Using your number, with 2k out of 10k applications being indistinguishable elite, that means 1 in 5 applicants are suitable to be hired on merit. Assuming that female applicants are no better or worse than the men, you'd expect 100 of those 500 female applicants to be indistinguishable from 1,900 male applicants.

So then 400 women would be hired who are in fact distinguishable worse than those elite 100 women and 1,900 men.



You clearly have no idea how hiring works at major tech companies like Google.

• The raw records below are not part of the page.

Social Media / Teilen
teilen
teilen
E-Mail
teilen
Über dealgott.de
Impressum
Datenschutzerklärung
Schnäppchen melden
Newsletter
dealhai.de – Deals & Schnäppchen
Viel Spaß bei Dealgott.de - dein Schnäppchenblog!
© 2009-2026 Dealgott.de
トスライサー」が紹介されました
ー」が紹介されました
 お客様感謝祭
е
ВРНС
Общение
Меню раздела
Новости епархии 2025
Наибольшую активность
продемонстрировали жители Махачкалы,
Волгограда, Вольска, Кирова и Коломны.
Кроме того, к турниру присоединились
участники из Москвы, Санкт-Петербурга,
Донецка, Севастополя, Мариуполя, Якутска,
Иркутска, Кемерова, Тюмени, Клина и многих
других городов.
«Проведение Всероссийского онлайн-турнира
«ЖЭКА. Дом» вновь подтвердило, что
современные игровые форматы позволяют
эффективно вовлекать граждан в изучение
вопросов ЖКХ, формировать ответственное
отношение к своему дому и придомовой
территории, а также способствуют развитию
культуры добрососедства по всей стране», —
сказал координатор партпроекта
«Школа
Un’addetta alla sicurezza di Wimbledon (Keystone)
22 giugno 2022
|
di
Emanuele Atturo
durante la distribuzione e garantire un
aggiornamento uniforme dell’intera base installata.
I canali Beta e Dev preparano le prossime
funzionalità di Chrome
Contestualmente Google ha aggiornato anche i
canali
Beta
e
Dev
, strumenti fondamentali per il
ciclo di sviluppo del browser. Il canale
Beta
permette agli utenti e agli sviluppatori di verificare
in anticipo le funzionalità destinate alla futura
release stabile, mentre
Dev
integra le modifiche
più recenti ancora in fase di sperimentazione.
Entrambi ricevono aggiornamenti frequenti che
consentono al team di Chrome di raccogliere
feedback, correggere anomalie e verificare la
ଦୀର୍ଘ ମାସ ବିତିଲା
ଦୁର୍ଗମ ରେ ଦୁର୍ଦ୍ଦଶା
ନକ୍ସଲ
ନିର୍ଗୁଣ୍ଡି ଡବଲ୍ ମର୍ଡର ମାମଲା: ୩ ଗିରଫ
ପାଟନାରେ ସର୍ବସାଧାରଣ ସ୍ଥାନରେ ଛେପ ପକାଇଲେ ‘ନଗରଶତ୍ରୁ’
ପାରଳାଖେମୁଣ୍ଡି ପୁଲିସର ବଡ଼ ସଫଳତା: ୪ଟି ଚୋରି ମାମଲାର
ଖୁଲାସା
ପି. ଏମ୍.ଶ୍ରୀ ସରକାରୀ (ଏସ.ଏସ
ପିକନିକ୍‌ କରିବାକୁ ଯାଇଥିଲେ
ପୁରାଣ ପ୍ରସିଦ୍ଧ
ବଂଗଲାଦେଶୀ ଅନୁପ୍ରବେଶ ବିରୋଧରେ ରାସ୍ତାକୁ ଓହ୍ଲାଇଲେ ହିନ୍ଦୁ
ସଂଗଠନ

1: Even if there are a 1000 positions, and only 1000 candidates, if they are underqualified, they do not get hired. Google, Amazon, Facebook, etc, try to have an objective bar, not one relative to the available candidates.

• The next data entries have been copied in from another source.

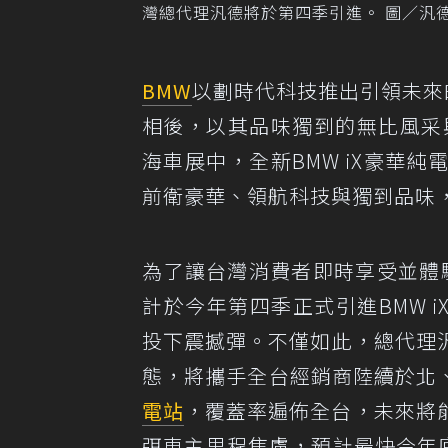
灣總代理汎德將於第四季引進。 圖／汎
BMW
以劃時代科技推出引領未來
相後，以其品味獨到的無比風采
海車展中，全新BMW iX豪華
前衛豪華、領航科技與獨到品味
為了讓台灣消費者即時享受並體
計於今年第四季正式引進BMW 
投下震撼彈。不僅如此，總代理
態，將攜手全台經銷商陸續於北、
電站
，覆蓋率遍佈全台，未來將
弭車主里程焦慮，預計最快今年底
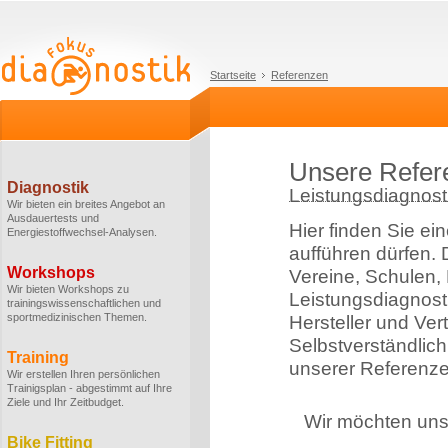
Startseite
Referenzen
Unsere Refer
Diagnostik
Leistungsdiagnosti
Wir bieten ein breites Angebot an
Ausdauertests und
Hier finden Sie ei
Energiestoffwechsel-Analysen.
aufführen dürfen.
Workshops
Vereine, Schulen,
Wir bieten Workshops zu
Leistungsdiagnost
trainingswissenschaftlichen und
sportmedizinischen Themen.
Hersteller und Ver
Selbstverständlich
Training
unserer Referenze
Wir erstellen Ihren persönlichen
Trainigsplan - abgestimmt auf Ihre
Ziele und Ihr Zeitbudget.
Wir möchten uns 
Bike Fitting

2: Nobody is pressuring for a 50/50 workforce. It's an ideal, and a reasonable-sounding long term goal, but even the most aggressive pro-diversity initiatives do not set a target of 50/50 ratio. In fact, in most cases HIRE targets aren't set at all. The targets are set for opportunities - ie number of diversity candidates evaluated or interviewed. The hiring process remains pure.

Source: Work for major top-10 tech company and do a ton of hiring, and diversity training.


> Imagine a theoretical scenario where they have 500 female applicants and 9,500 male applicants, but desperately want a 50/50 workforce.

I agree with your conclusions from these stats, but why is this theoretical scenario relevant? Do we believe that this more closely resembles the actual scenario than one where there are, say, 4,000 female applicants and 6,000 male ones?


Women get 18% of computer science degrees, so it seems doubtful that Google would get a 40/60 split in applicants.

But the specific numbers are not the point of my comment. The issue is that if there is a lot of pressure to get a 50/50 workforce, but the pipeline is not 50/50, then favoring less qualified men over more qualified women becomes a possibility or even very likely, since how else are you going to achieve this?

I think that it is up to those who desperately want a 50/50 workforce (just for tech, not for most of the other gender-imbalanced jobs) to make the case how they can do this without sexist discrimination in hiring or if they do favor sexism in hiring to make that explicit.